Progesterone signaling during pregnancy in the lab opossum, Monodelphis domestica
To investigate subtle pregnancy-associated changes in the lab opossum, Monodelphis domestica, an induced ovulator, we compared pregnant with non-pregnant and pseudopregnant animals with regard to serum P4 levels and progesterone receptor (PR) expression. Using video-verified, time-mated lab opossums as sources of biological material, we compared ovaries, uteri and sera obtained on odd-numbered days of the 14.5-day pregnancy in this animal. Females that mated successfully but did not produce embryos were classified as pseudopregnant. P4 levels differed significantly between pregnant (N = 21) and either non-pregnant (N = 3) or pseudopregnant (N = 3) opossums, but not between the non-pregnant and pseudopregnant groups.
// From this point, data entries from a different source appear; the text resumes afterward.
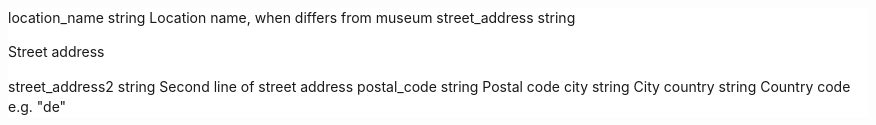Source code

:<tr>

<td>location_name</td>

<td>string</td>

<td>Location name, when differs from museum</td>

</tr>

<tr>

<td>street_address</td>

<td>string</td>

<td>

Street address

</td>

</tr>

<tr>

<td>street_address2</td>

<td>string</td>

<td>Second line of street address</td>

</tr>

<tr>

<td>postal_code</td>

<td>string</td>

<td>Postal code</td>

</tr>

<tr>

<td>city</td>

<td>string</td>

<td>City</td>

</tr>

<tr>

<td>country</td>

<td>string</td>

<td>Country code e.g. "de"</td>

</tr>

<tr>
A significant decline in serum P4 occurred between pregnancy days 3 and 5, coinciding with an elevated probability of pregnancy failure between days 5 and 9. PR was detected in the nuclei of uterine-gland epithelial cells on pregnancy days 5 and 7 as well as variably in the corpora lutea (CL) of animals on pregnancy days 3–11. PR expression in the CL suggests that P4 may be autostimulatory in lab opossums and that certain levels of this steroid are required during normal pregnancy. The significant day-3 drop in P4 may explain why pregnancy failure in this polyovular metatherian is likeliest to occur between days 5 and 9, an interval during which the extended period of blastocyst morphogenesis and expansion occurs. Taken together, these results suggest that P4 may have unrecognized signaling roles not only in pregnancy but perhaps embryonic development as well in the lab opossum.
Yoshida, K., J. Line, K. Griffith, et al. 2019. "Progesterone signaling during pregnancy in the lab opossum, Monodelphis domestica." Theriogenology 136: 101-110.